Saved entries
# # # # # # #
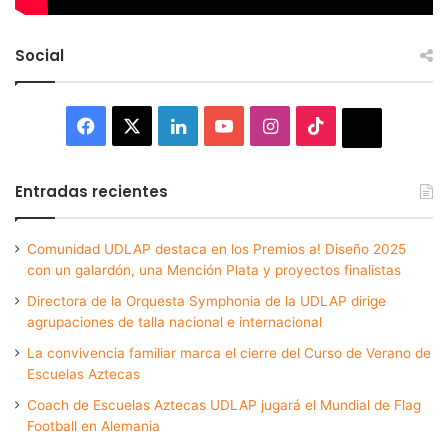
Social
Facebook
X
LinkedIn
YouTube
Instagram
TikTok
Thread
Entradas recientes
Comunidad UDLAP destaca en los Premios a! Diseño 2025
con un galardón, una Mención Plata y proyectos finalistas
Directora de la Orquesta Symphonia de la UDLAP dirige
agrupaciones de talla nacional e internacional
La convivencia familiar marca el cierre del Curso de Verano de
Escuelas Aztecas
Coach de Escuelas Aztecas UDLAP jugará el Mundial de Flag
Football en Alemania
# # # # # # #
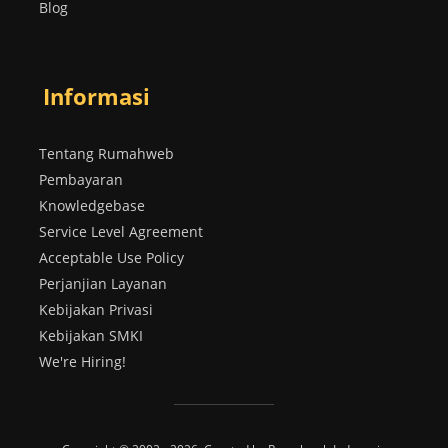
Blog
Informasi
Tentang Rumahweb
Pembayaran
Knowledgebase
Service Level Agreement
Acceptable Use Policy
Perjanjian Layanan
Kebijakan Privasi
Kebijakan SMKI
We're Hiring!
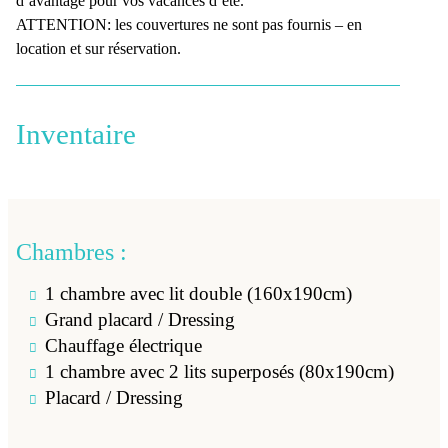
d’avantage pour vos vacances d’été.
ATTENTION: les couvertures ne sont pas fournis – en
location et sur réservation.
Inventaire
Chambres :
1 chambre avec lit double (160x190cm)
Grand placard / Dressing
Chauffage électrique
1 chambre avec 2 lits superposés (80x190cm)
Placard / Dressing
# # # # # # #
Whenever the word "Aztecas" occurs in a line above, copy that line.

Escuelas Aztecas
Coach de Escuelas Aztecas UDLAP jugará el Mundial de Flag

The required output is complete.